We support the Government’s planned introduction of a new framework to replace the existing 2014 Regulator Performance Framework (Old Framework), which is considerably flawed and outdated. The Draft Guide improves upon the overall focus of the Old Framework, as it is predicated on a slightly broader view of the purpose of regulators, and the goals they should seek to achieve.
That said, there is still substantial room for improvement. The Draft Guide still only sets out expectations that speak to some of the goals and principles that are necessary to deliver effective regulation. There is a concerning absence of any real focus on measuring regulator performance by the extent to which they perform their legislated role, and protect (or otherwise benefit) the general public.
It is essential that strong and effective regulators exist in marketplaces to help protect consumers and improve consumer outcomes. This is the fundamental reason for their existence.
Though the Draft Guide may be an improvement upon the Old Framework and the three principles of best practice identified by the Government appear to be sound, we are concerned that the Draft Guide suffers from a glaring lack of focus on the fundamental end goal of all regulators –being to improve the conduct of regulated entities and the outcomes to consumers that they provide. While not to the same extent at is predecessor, the small print in the Draft Guide too often frames the three key principles primarily from the perspective of regulated entities, rather than the public.

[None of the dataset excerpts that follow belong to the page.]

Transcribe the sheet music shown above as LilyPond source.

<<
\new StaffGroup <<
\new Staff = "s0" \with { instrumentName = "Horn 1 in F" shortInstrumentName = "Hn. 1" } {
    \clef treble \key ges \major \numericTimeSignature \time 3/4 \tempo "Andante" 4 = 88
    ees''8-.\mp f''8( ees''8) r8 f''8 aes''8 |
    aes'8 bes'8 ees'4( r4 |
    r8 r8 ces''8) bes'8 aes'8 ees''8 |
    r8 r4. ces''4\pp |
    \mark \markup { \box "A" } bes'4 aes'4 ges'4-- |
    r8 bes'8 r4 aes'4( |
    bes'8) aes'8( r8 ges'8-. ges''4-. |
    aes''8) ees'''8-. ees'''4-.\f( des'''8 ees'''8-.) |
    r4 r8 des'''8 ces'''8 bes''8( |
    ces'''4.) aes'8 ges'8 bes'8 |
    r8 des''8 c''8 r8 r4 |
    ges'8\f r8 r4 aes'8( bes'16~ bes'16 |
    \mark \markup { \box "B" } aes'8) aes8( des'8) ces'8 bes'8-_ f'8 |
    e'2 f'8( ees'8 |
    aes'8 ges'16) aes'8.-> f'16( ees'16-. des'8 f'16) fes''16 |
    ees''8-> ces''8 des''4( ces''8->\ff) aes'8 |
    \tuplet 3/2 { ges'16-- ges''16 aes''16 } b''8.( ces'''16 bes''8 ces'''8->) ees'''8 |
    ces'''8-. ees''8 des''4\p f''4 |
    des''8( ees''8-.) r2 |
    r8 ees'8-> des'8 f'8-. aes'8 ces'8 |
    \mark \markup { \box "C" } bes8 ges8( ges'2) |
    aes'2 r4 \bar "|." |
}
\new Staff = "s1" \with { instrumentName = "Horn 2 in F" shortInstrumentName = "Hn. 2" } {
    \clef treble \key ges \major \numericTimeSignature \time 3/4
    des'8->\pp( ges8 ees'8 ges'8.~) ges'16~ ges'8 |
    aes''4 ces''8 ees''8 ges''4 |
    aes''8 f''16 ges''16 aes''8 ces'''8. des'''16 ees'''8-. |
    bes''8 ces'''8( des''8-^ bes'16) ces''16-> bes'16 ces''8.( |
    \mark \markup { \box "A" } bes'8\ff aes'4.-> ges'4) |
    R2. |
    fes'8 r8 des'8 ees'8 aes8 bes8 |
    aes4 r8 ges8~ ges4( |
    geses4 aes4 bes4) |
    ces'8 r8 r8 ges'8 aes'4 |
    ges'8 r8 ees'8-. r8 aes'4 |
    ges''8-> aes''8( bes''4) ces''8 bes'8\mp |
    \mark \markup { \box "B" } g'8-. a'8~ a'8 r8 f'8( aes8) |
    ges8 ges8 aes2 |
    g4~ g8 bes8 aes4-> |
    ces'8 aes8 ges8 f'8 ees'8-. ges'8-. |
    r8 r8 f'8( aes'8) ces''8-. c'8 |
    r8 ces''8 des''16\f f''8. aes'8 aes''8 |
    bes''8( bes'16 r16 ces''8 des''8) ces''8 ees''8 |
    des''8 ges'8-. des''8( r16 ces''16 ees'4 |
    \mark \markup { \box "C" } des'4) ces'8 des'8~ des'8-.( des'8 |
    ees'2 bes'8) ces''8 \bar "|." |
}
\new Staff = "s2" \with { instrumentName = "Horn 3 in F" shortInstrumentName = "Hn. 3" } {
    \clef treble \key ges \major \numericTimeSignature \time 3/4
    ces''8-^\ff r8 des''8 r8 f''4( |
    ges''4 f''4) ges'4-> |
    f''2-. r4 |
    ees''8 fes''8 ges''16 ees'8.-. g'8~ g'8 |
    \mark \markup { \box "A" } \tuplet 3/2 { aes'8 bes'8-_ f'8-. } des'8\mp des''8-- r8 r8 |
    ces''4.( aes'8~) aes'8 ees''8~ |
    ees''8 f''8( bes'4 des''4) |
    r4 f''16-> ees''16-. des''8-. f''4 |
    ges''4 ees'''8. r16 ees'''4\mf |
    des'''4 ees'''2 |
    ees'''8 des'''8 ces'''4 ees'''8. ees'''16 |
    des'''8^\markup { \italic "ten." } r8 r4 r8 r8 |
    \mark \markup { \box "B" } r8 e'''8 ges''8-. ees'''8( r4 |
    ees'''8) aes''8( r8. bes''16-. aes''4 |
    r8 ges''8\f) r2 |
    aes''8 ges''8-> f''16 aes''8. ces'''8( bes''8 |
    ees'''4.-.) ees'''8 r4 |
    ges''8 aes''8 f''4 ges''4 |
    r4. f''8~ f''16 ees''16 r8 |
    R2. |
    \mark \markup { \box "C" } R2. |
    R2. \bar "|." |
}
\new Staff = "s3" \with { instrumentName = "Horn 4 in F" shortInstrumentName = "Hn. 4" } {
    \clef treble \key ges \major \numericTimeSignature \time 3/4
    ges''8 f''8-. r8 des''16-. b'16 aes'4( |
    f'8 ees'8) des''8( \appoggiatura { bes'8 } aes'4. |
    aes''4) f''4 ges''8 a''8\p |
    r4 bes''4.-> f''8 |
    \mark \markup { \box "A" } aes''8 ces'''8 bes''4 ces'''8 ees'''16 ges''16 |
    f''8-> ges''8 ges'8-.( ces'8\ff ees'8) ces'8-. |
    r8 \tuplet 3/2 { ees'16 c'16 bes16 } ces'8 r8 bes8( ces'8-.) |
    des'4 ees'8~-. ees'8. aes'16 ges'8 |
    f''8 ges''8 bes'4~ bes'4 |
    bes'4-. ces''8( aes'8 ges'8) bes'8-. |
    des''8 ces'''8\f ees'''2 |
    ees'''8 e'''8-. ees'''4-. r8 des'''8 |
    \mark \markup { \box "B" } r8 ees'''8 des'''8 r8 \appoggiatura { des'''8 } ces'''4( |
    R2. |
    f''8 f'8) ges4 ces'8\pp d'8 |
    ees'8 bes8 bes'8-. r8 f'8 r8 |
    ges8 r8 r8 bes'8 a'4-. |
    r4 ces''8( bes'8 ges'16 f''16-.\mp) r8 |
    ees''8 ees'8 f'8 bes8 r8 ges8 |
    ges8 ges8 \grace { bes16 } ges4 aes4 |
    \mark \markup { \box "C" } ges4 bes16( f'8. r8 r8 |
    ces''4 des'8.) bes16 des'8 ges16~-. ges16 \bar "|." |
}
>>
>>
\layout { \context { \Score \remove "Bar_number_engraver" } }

The Government’s three principles of best practice can absolutely be consistent with good consumer outcomes, but the message the framework sends could be substantially improved by shifting the overall tone in the detail towards emphasising that end goal.
This problematic tone is clear from the first paragraph of the message from the Assistant Minister, where he refers to the impact regulation has on businesses, markets and the economy, without mentioning consumers or the general public.
We strongly encourage the Assistant Minister to frame this issue differently from the start, by referencing the general public that regulators (and Government as a whole) exist to serve. We recommend, rather than focusing so prominently on reducing the regulatory burden, the Draft Guide instead encourages regulators to adopt a focus on outcomes-based regulation and a model where a regulator sets out particular outcomes that regulated entities must meet, and where there is flexibility and discretion in how these outcomes are achieved. This would still allow for innovation and a reduction in regulatory burden, without compromising the end goals of regulation.